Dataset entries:

────────────────

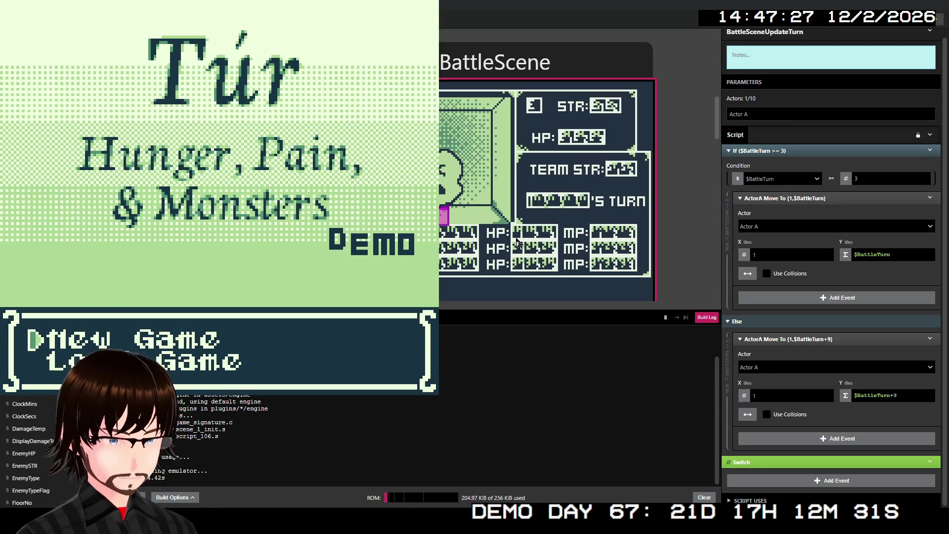
- Start a new game, climb to floor 02 and block twice in a battle against a CORRUPTED enemy
key("Return")
key("Up")
key("Right")
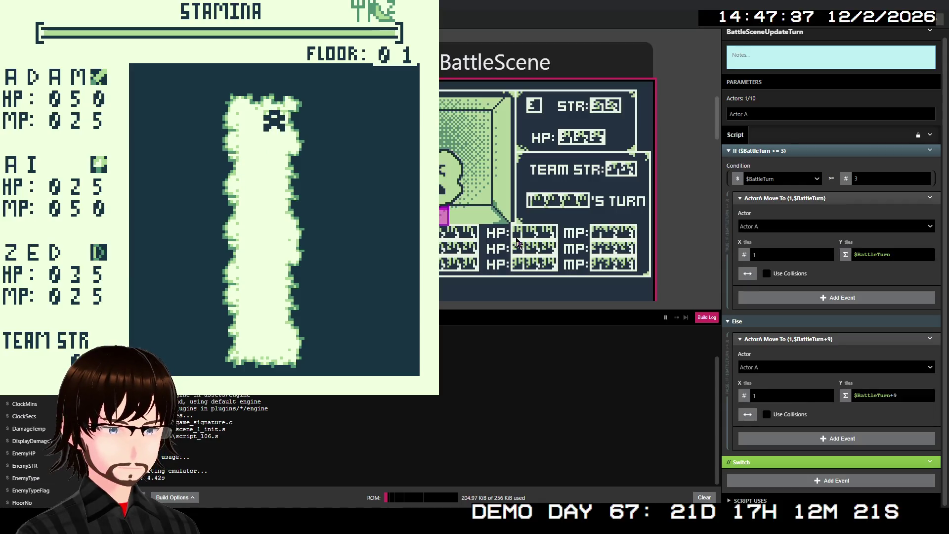
key("z")
key("z")
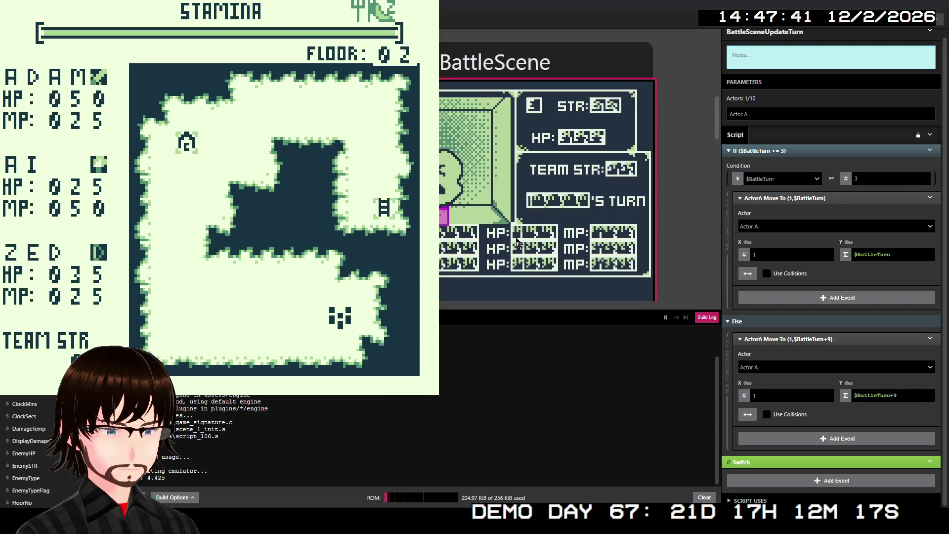
key("Left")
key("Left")
key("Left")
key("Left")
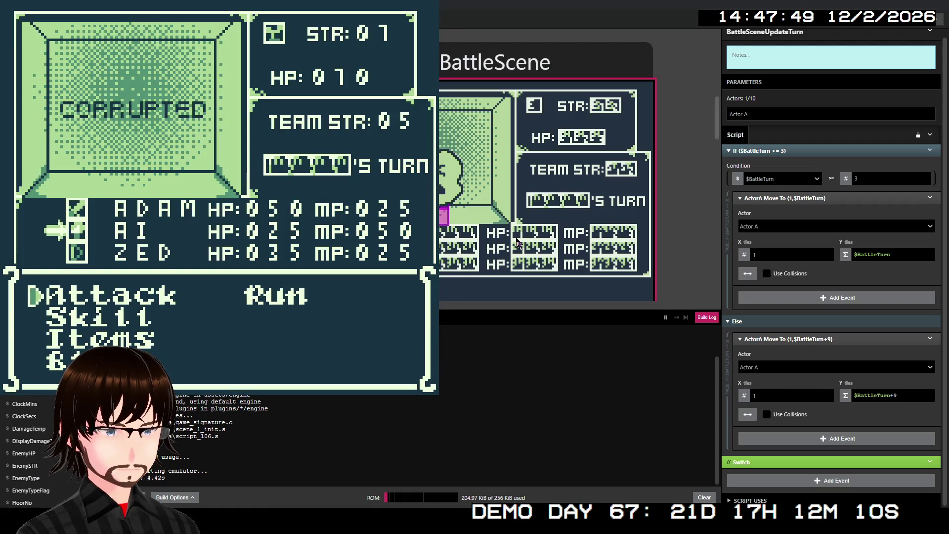
key("Down")
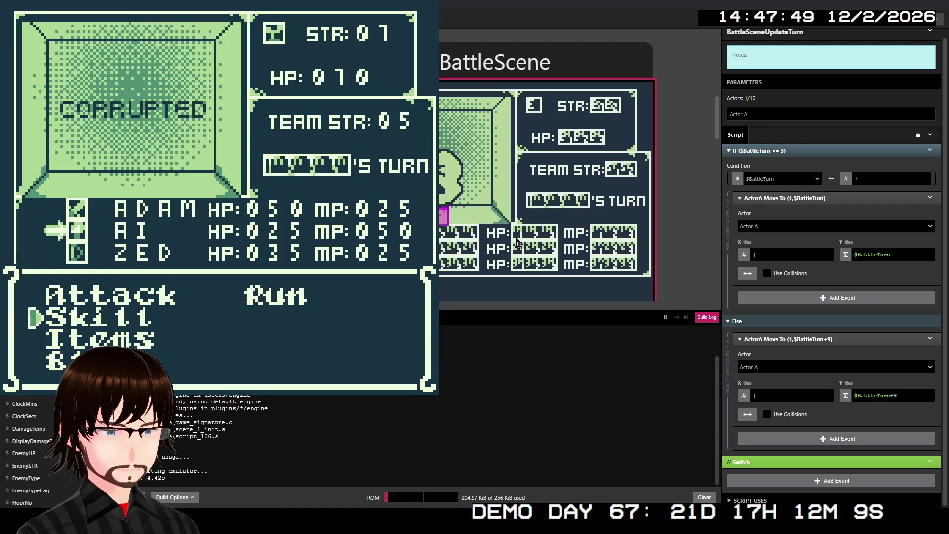
key("Down")
key("Down")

────────────────

TASK TO CARRY OUT:
Return the data above in its exact wording, with none of the pictures.

SOLUTION BELOW:
- Start a new game, climb to floor 02 and block twice in a battle against a CORRUPTED enemy
key("Return")
key("Up")
key("Right")
key("z")
key("z")
key("Left")
key("Left")
key("Left")
key("Left")
key("Down")
key("Down")
key("Down")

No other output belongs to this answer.